### What you will do
Copy every line of the entries below word for word, leaving out the pictures.

### Provided records
⟨

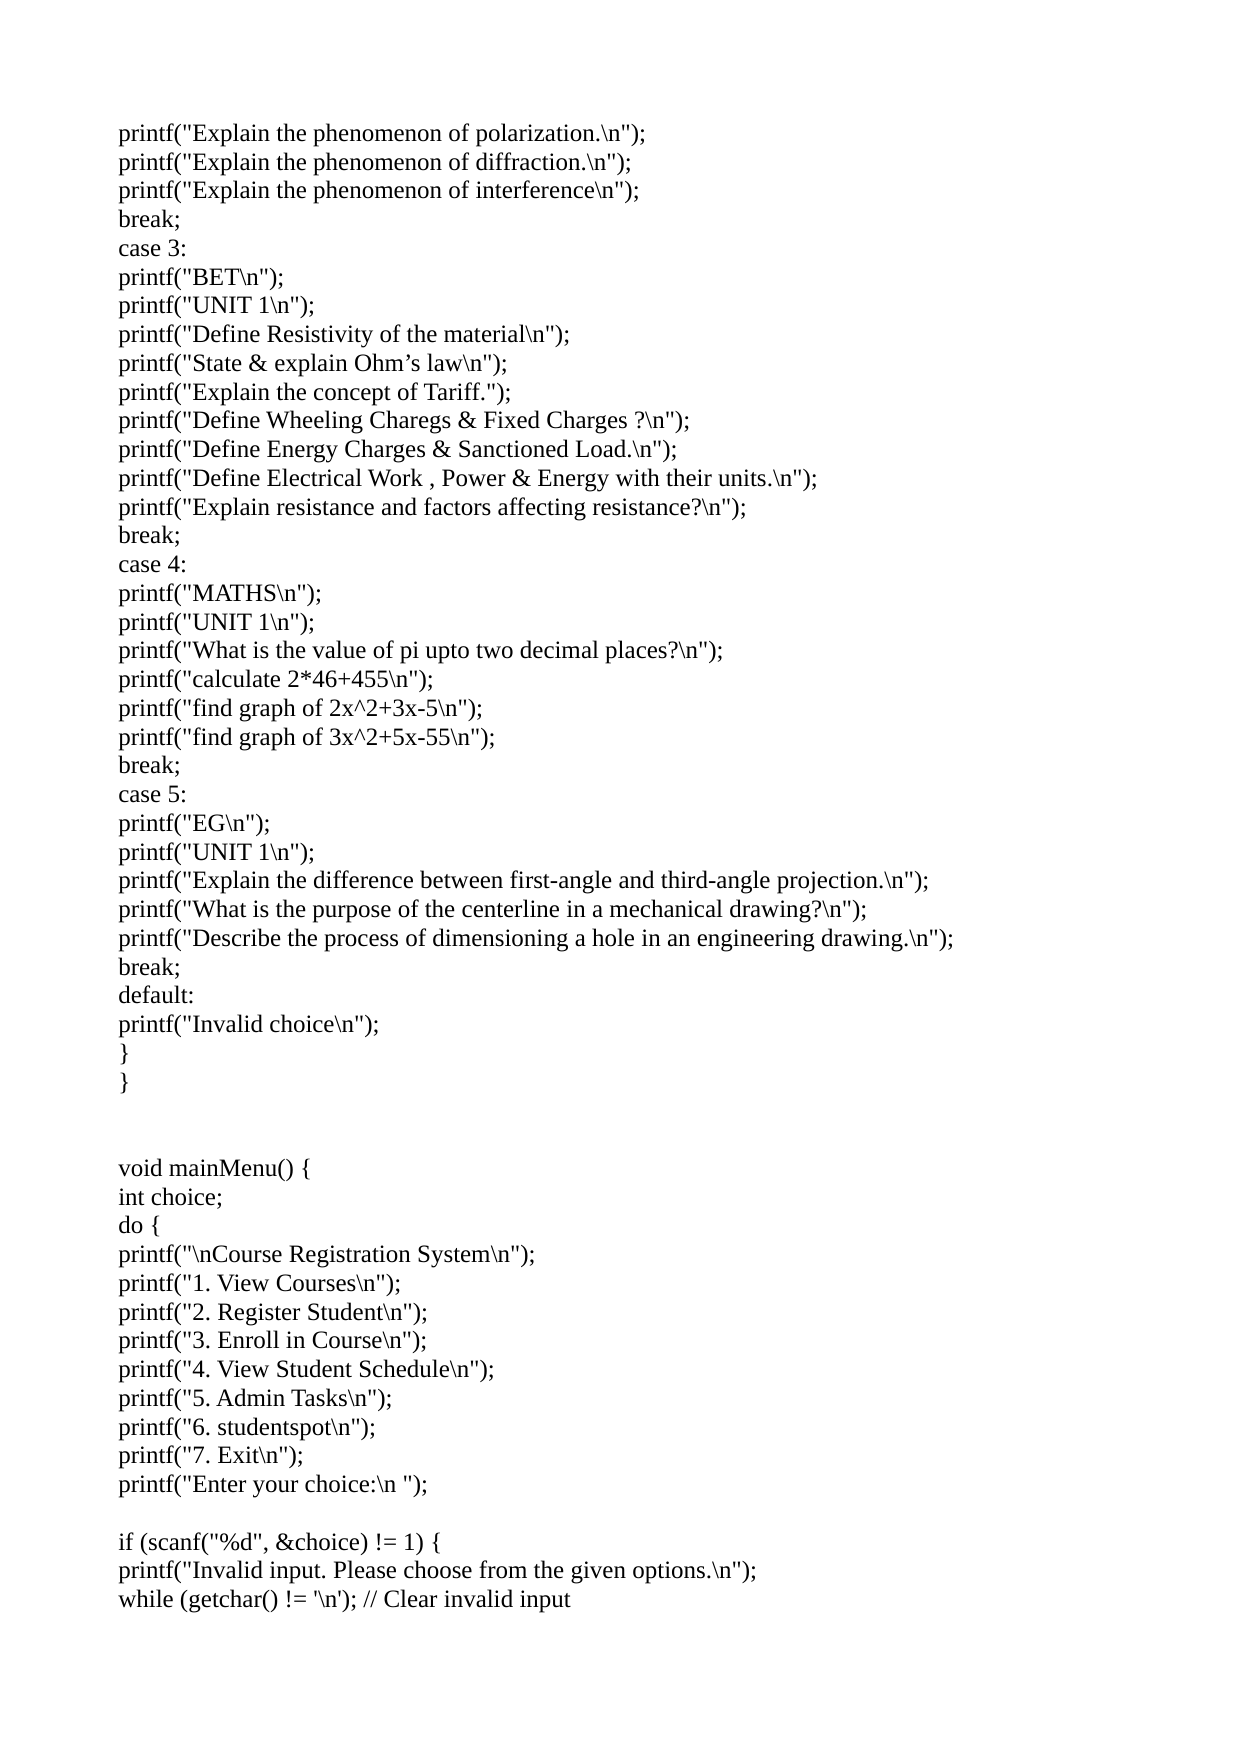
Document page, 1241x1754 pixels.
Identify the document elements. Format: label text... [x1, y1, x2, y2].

text printf("find graph of 3x^2+5x-55\n"); [118, 722, 1122, 751]
text printf("Explain the phenomenon of polarization.\n"); [118, 118, 1122, 147]
text printf("UNIT 1\n"); [118, 291, 1122, 319]
text do { [118, 1211, 1122, 1239]
text printf("UNIT 1\n"); [118, 837, 1122, 866]
text printf("Explain the phenomenon of diffraction.\n"); [118, 147, 1122, 176]
text printf("Enter your choice:\n "); [118, 1469, 1122, 1498]
text printf("Invalid choice\n"); [118, 1009, 1122, 1038]
text case 5: [118, 779, 1122, 808]
text printf("Describe the process of dimensioning a hole in an engineering drawing.\n"); [118, 923, 1122, 952]
text while (getchar() != '\n'); // Clear invalid input [118, 1584, 1122, 1613]
text printf("Define Energy Charges & Sanctioned Load.\n"); [118, 434, 1122, 463]
text printf("2. Register Student\n"); [118, 1297, 1122, 1326]
text printf("Explain the phenomenon of interference\n"); [118, 176, 1122, 204]
text break; [118, 204, 1122, 233]
text printf("find graph of 2x^2+3x-5\n"); [118, 693, 1122, 722]
text printf("UNIT 1\n"); [118, 607, 1122, 636]
text printf("Explain the difference between first-angle and third-angle projection.\n"); [118, 866, 1122, 894]
text printf("Define Resistivity of the material\n"); [118, 319, 1122, 348]
text void mainMenu() { [118, 1153, 1122, 1182]
text printf("6. studentspot\n"); [118, 1412, 1122, 1441]
text break; [118, 751, 1122, 779]
text printf("Invalid input. Please choose from the given options.\n"); [118, 1556, 1122, 1584]
text if (scanf("%d", &choice) != 1) { [118, 1527, 1122, 1556]
text printf("State & explain Ohm’s law\n"); [118, 348, 1122, 377]
text break; [118, 521, 1122, 549]
text printf("MATHS\n"); [118, 578, 1122, 607]
text printf("Define Wheeling Charegs & Fixed Charges ?\n"); [118, 406, 1122, 434]
text printf("3. Enroll in Course\n"); [118, 1326, 1122, 1354]
text int choice; [118, 1182, 1122, 1211]
text printf("Explain resistance and factors affecting resistance?\n"); [118, 492, 1122, 521]
text printf("7. Exit\n"); [118, 1441, 1122, 1469]
text break; [118, 952, 1122, 981]
text printf("EG\n"); [118, 808, 1122, 837]
text default: [118, 981, 1122, 1009]
text printf("What is the purpose of the centerline in a mechanical drawing?\n"); [118, 894, 1122, 923]
text printf("4. View Student Schedule\n"); [118, 1354, 1122, 1383]
text case 3: [118, 233, 1122, 262]
text } [118, 1067, 1122, 1096]
text printf("What is the value of pi upto two decimal places?\n"); [118, 636, 1122, 664]
text printf("BET\n"); [118, 262, 1122, 291]
text printf("Define Electrical Work , Power & Energy with their units.\n"); [118, 463, 1122, 492]
text printf("calculate 2*46+455\n"); [118, 664, 1122, 693]
text case 4: [118, 549, 1122, 578]
text printf("Explain the concept of Tariff."); [118, 377, 1122, 406]
text printf("1. View Courses\n"); [118, 1268, 1122, 1297]
text printf("5. Admin Tasks\n"); [118, 1383, 1122, 1412]
text } [118, 1038, 1122, 1067]
text printf("\nCourse Registration System\n"); [118, 1239, 1122, 1268]
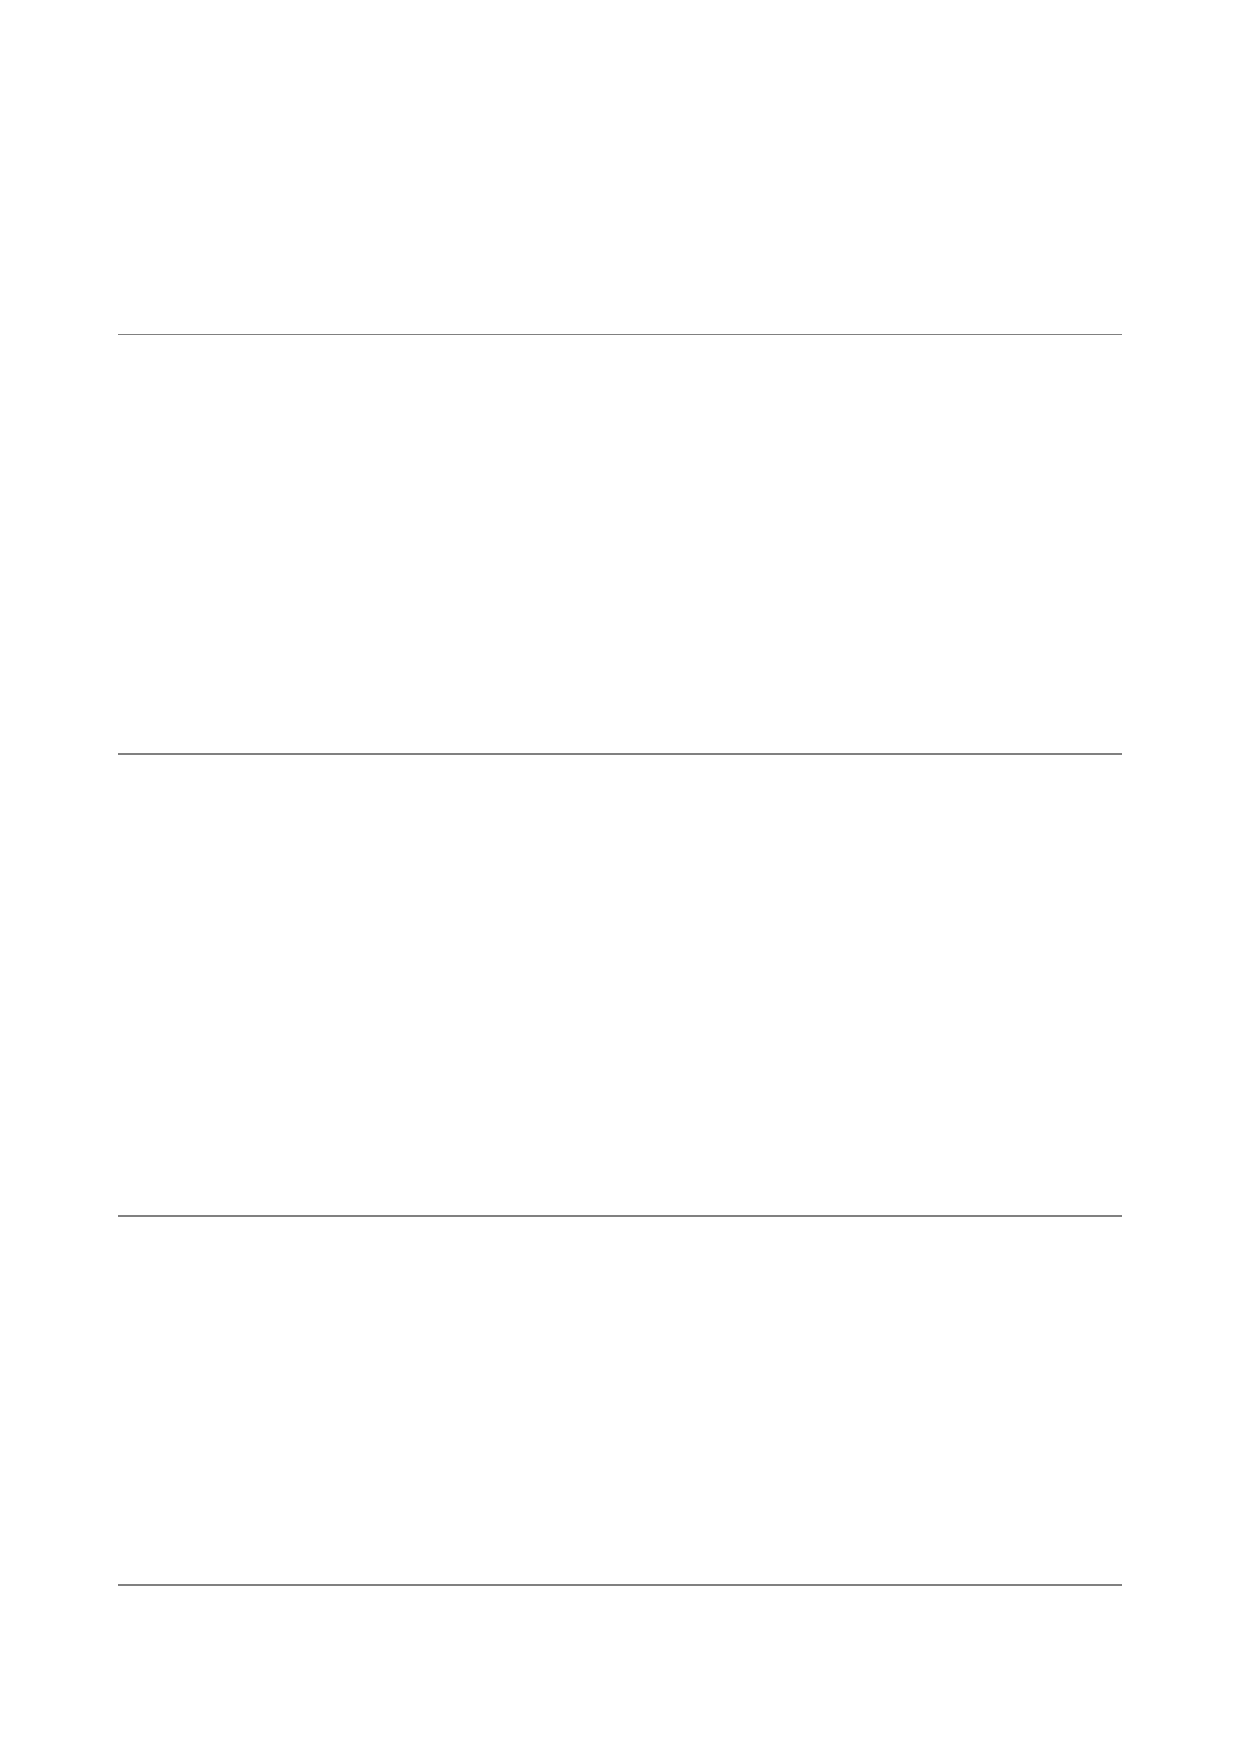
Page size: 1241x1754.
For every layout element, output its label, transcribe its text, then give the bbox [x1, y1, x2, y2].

text noSuchVar is not defined [118, 686, 1122, 710]
text Например: [118, 1006, 1122, 1034]
list понять какая именно ошибка [162, 911, 1122, 939]
text ReferenceError [118, 266, 1122, 290]
text catch (err) { [118, 1053, 1122, 1077]
text Это человеческое объяснение, что именно не так. [118, 443, 1122, 472]
text } [118, 1124, 1122, 1148]
text try { [118, 491, 1122, 514]
text Это дополнительная информация. [118, 1325, 1122, 1354]
text } catch (err) { [118, 118, 1122, 142]
text какие функции вызывали друг друга, пока не произошла ошибка [177, 1483, 1063, 1541]
text noSuchVar; [118, 514, 1122, 538]
text 👉 Выведет: [118, 218, 1122, 247]
text } [118, 165, 1122, 189]
text console.log(err.name); [118, 142, 1122, 165]
text stack показывает: [118, 1433, 1122, 1464]
text 👉 Пример вывода: [118, 638, 1122, 667]
subtitle Что это такое простыми словами [118, 1387, 1122, 1421]
text console.log(err.message); [118, 562, 1122, 585]
text console.log("Переменная не найдена"); [118, 1101, 1122, 1124]
text } [118, 585, 1122, 609]
subtitle 3️⃣ stack — стек вызовов (для отладки) [118, 1266, 1122, 1312]
text Чтобы: [118, 863, 1122, 892]
subtitle Зачем нужны name и message [118, 804, 1122, 851]
text } catch (err) { [118, 538, 1122, 562]
text if (err.name === "ReferenceError") { [118, 1077, 1122, 1101]
subtitle 2️⃣ message — сообщение об ошибке [118, 384, 1122, 431]
list решить как её обрабатывать [162, 958, 1122, 987]
text } [118, 1148, 1122, 1172]
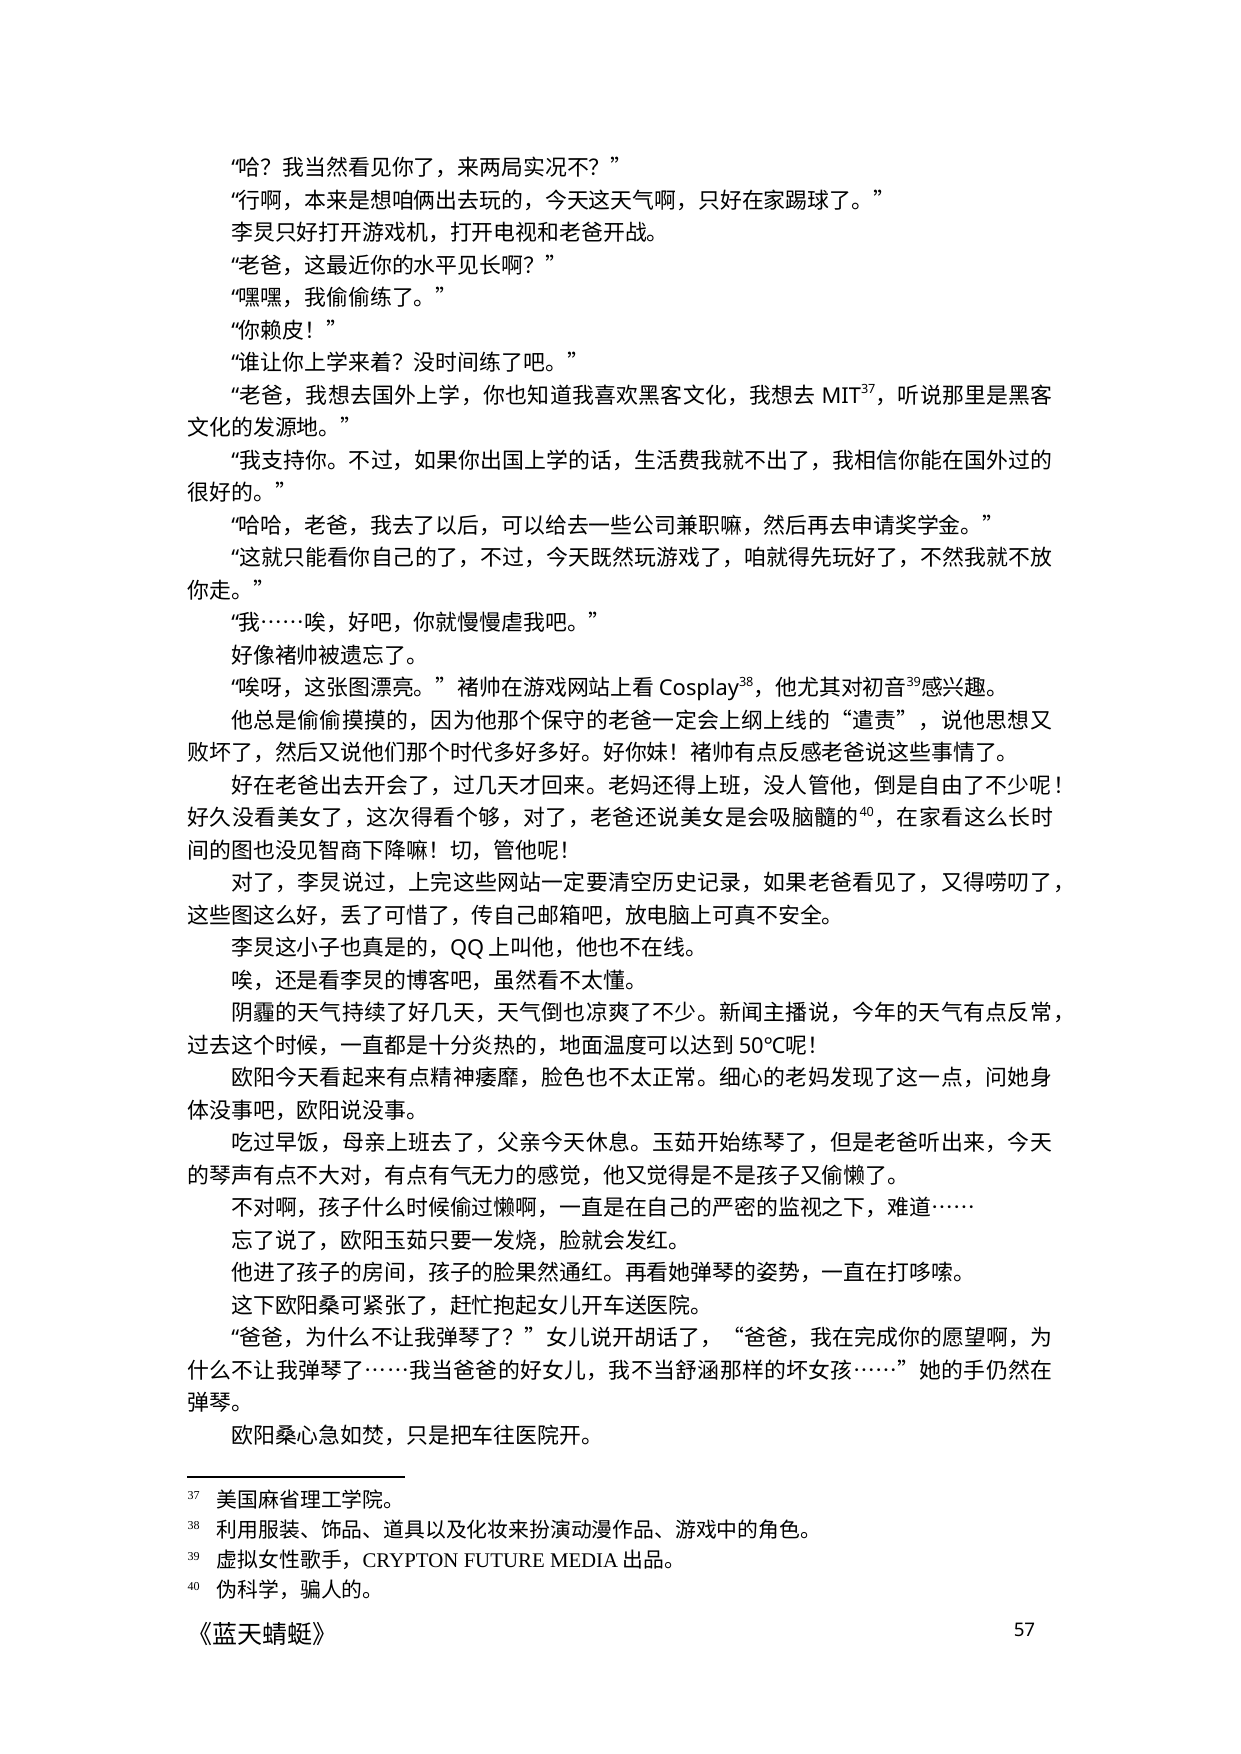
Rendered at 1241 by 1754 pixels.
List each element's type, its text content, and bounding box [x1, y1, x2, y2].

⟩

### Task response
Document page, 1241x1754 pixels.
Identify the document elements. Format: label text... [x1, y1, x2, y2].

text printf("find graph of 3x^2+5x-55\n"); [118, 722, 1122, 751]
text printf("Explain the phenomenon of polarization.\n"); [118, 118, 1122, 147]
text printf("UNIT 1\n"); [118, 291, 1122, 319]
text do { [118, 1211, 1122, 1239]
text printf("UNIT 1\n"); [118, 837, 1122, 866]
text printf("Explain the phenomenon of diffraction.\n"); [118, 147, 1122, 176]
text printf("Enter your choice:\n "); [118, 1469, 1122, 1498]
text printf("Invalid choice\n"); [118, 1009, 1122, 1038]
text case 5: [118, 779, 1122, 808]
text printf("Describe the process of dimensioning a hole in an engineering drawing.\n"); [118, 923, 1122, 952]
text while (getchar() != '\n'); // Clear invalid input [118, 1584, 1122, 1613]
text printf("Define Energy Charges & Sanctioned Load.\n"); [118, 434, 1122, 463]
text printf("2. Register Student\n"); [118, 1297, 1122, 1326]
text printf("Explain the phenomenon of interference\n"); [118, 176, 1122, 204]
text break; [118, 204, 1122, 233]
text printf("find graph of 2x^2+3x-5\n"); [118, 693, 1122, 722]
text printf("UNIT 1\n"); [118, 607, 1122, 636]
text printf("Explain the difference between first-angle and third-angle projection.\n"); [118, 866, 1122, 894]
text printf("Define Resistivity of the material\n"); [118, 319, 1122, 348]
text void mainMenu() { [118, 1153, 1122, 1182]
text printf("6. studentspot\n"); [118, 1412, 1122, 1441]
text break; [118, 751, 1122, 779]
text printf("Invalid input. Please choose from the given options.\n"); [118, 1556, 1122, 1584]
text if (scanf("%d", &choice) != 1) { [118, 1527, 1122, 1556]
text printf("State & explain Ohm’s law\n"); [118, 348, 1122, 377]
text break; [118, 521, 1122, 549]
text printf("MATHS\n"); [118, 578, 1122, 607]
text printf("Define Wheeling Charegs & Fixed Charges ?\n"); [118, 406, 1122, 434]
text printf("3. Enroll in Course\n"); [118, 1326, 1122, 1354]
text int choice; [118, 1182, 1122, 1211]
text printf("Explain resistance and factors affecting resistance?\n"); [118, 492, 1122, 521]
text printf("7. Exit\n"); [118, 1441, 1122, 1469]
text break; [118, 952, 1122, 981]
text printf("EG\n"); [118, 808, 1122, 837]
text default: [118, 981, 1122, 1009]
text printf("What is the purpose of the centerline in a mechanical drawing?\n"); [118, 894, 1122, 923]
text printf("4. View Student Schedule\n"); [118, 1354, 1122, 1383]
text case 3: [118, 233, 1122, 262]
text } [118, 1067, 1122, 1096]
text printf("What is the value of pi upto two decimal places?\n"); [118, 636, 1122, 664]
text printf("BET\n"); [118, 262, 1122, 291]
text printf("Define Electrical Work , Power & Energy with their units.\n"); [118, 463, 1122, 492]
text printf("calculate 2*46+455\n"); [118, 664, 1122, 693]
text case 4: [118, 549, 1122, 578]
text printf("Explain the concept of Tariff."); [118, 377, 1122, 406]
text printf("1. View Courses\n"); [118, 1268, 1122, 1297]
text printf("5. Admin Tasks\n"); [118, 1383, 1122, 1412]
text } [118, 1038, 1122, 1067]
text printf("\nCourse Registration System\n"); [118, 1239, 1122, 1268]
Page size: 1241x1754.
For every layout element, output its label, transcribe its text, then give the bbox [x1, y1, x2, y2].

text noSuchVar is not defined [118, 686, 1122, 710]
text Например: [118, 1006, 1122, 1034]
list понять какая именно ошибка [162, 911, 1122, 939]
text ReferenceError [118, 266, 1122, 290]
text catch (err) { [118, 1053, 1122, 1077]
text Это человеческое объяснение, что именно не так. [118, 443, 1122, 472]
text } [118, 1124, 1122, 1148]
text try { [118, 491, 1122, 514]
text Это дополнительная информация. [118, 1325, 1122, 1354]
text } catch (err) { [118, 118, 1122, 142]
text какие функции вызывали друг друга, пока не произошла ошибка [177, 1483, 1063, 1541]
text noSuchVar; [118, 514, 1122, 538]
text 👉 Выведет: [118, 218, 1122, 247]
text } [118, 165, 1122, 189]
text console.log(err.name); [118, 142, 1122, 165]
text stack показывает: [118, 1433, 1122, 1464]
text 👉 Пример вывода: [118, 638, 1122, 667]
subtitle Что это такое простыми словами [118, 1387, 1122, 1421]
text console.log(err.message); [118, 562, 1122, 585]
text console.log("Переменная не найдена"); [118, 1101, 1122, 1124]
text } [118, 585, 1122, 609]
subtitle 3️⃣ stack — стек вызовов (для отладки) [118, 1266, 1122, 1312]
text Чтобы: [118, 863, 1122, 892]
subtitle Зачем нужны name и message [118, 804, 1122, 851]
text } catch (err) { [118, 538, 1122, 562]
text if (err.name === "ReferenceError") { [118, 1077, 1122, 1101]
subtitle 2️⃣ message — сообщение об ошибке [118, 384, 1122, 431]
list решить как её обрабатывать [162, 958, 1122, 987]
text } [118, 1148, 1122, 1172]
Rendered at 1241 by 1754 pixels.
List each element's type, its text content, and bounding box [x1, y1, x2, y2].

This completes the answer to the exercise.